Well, let's be honest, any three-year-old knows the answer to that one.  If Mommy says no, go ask Grandma...She'll ALWAYS say yes.  And then when Mommy says she said no, tell her she's in the minority, and that she's just been officially outvoted by someone who already said yes, so there.  And then Mommy will be afraid to argue with the implied overhead authority of her mommy.
It's a natural reaction for someone who's just seen the next five rich years of their life go up in smoke over literally a weekend, and in Hollywood studios, the three-year-old never grows up.  The discussion of why it "doesn't matter" if US audiences said they didn't have the slightest interest in a Hasbro Universe, let alone the upcoming solo movie for Transformer's Bumblebee character (who is made to be a central plot point in T5 to prime the franchise-strategy pump), turned to discussions of the "New reality" of the industry, and the "Unstoppable new market force" of overseas audiences--I.e.. that Hollywood will just now have to GET USED to the idea of making their movies for Beijing and not Hollywood, so there.  And if we don't like it, we all just got 175 million reasons why we can lump it.

Should that worry us?  Yes.  And not because it's encouraging rich corporate execs in their fifties to employ the negotiation strategies of their three-year-old granddaughters.
And not because of complacent American "Aww, we used to be the big Uncle-Sam bully on the block and now we're not anymore!" jingoism, but because of a little thing that happens when you start selling diamonds you don't have instead of glass jars that you do--It's one of the first or second mass delusions that happens when a Bubble is on the horizon.
Now, we've discussed Bubbles before--They always start when there's a Mysterious New Market no one understands, but seems a virgin gold mine ripe for the picking...And then once a few lucky gold strikes happen, the rush...And then, ultimately, the SOCIAL THEORIZING why this new gold mine is the wave of the future, and why science doesn't lie, and why you just shouldn't put your money anywhere else if you know what's good for you.  And that anyone who tells you the lack of logical reasoning is "crazy" is just jealously stuck in the past and wishes he could get in on the gravy.  And then, something always happens that nobody exactly, um, planned for.
I'm not going to be the futurist who says what that might be.

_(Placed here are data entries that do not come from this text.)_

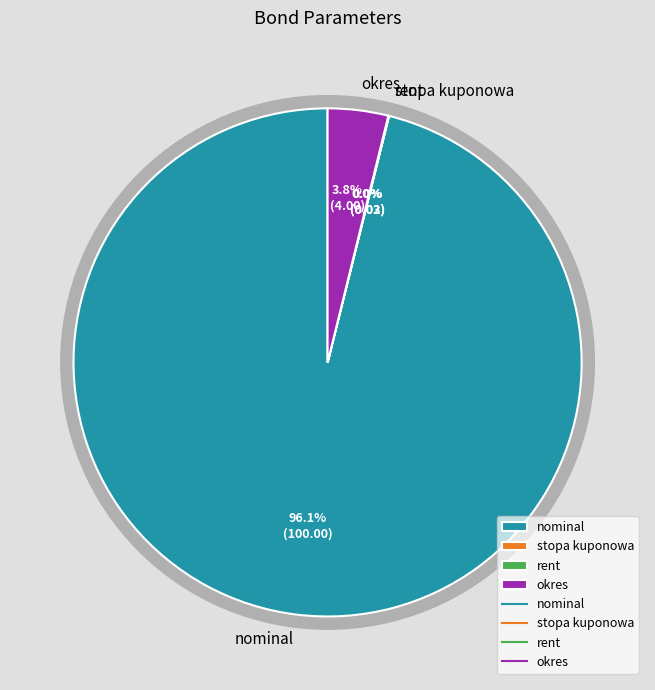

Is it true that stopa kuponowa is 6% of the pie?

False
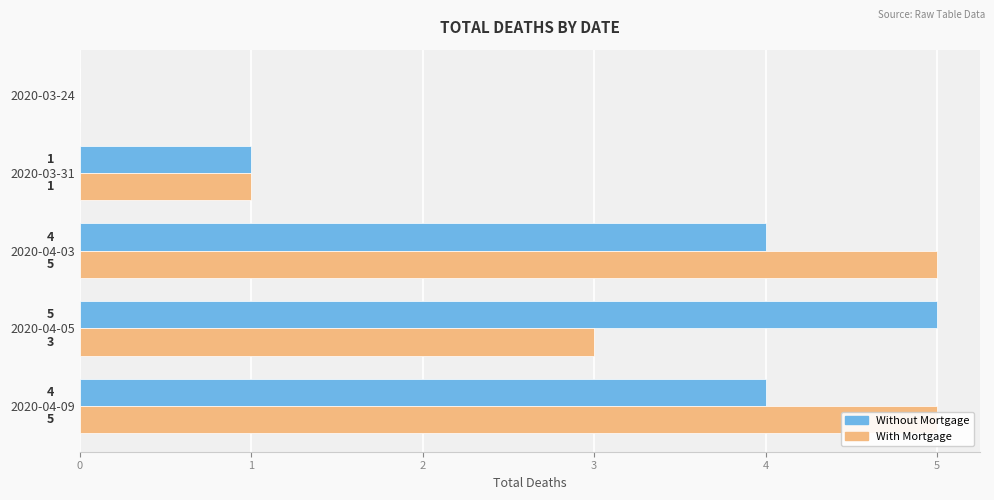

Which series has the largest total across all categories?

Without Mortgage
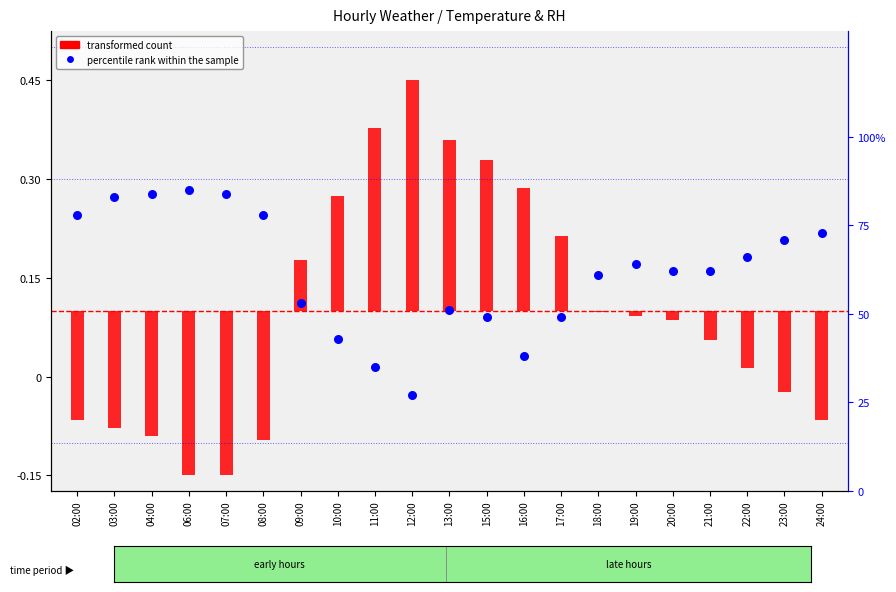

Is the value of transformed count at 19:00 greater than the value of percentile rank within the sample at 02:00?

No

I'll just point out China's bad habit of finding a popular import, and for the State industries to find a new alternative they can whip up by themselves to profit off of, so that they don't have to rely on or pay out money to those barbarian foreign imports anymore.  It's a little something that corporations can call "Chinese loyalty".  
And it's not the most reliable basket to put all your eggs in for the next ten years, especially if you're going to start burning hyper-defensively divisive bridges with what used to be the most reliable source.  Like the shouts that once greeted Jane Fonda in Vietnam, moviegoers are starting to react to this weekend's "It's a new market now!" claims--and the trying to make their vocal opinions of What's Crap and What Isn't into quaint, obsolete persona non grata--with the very specific reaction of "Hollywood, love America or LEAVE it."

We've seen studios try to build five-year franchise strategies, and we're starting to see them put up a good fight when the audience won't let them.
But let them get too far ahead into their dreams where their new future unbuilt riches allow them to act like arrogant jerks, and all they may soon hear is broken glass on Monday morning.
And bit of mocking laughter from the bystanders nearby.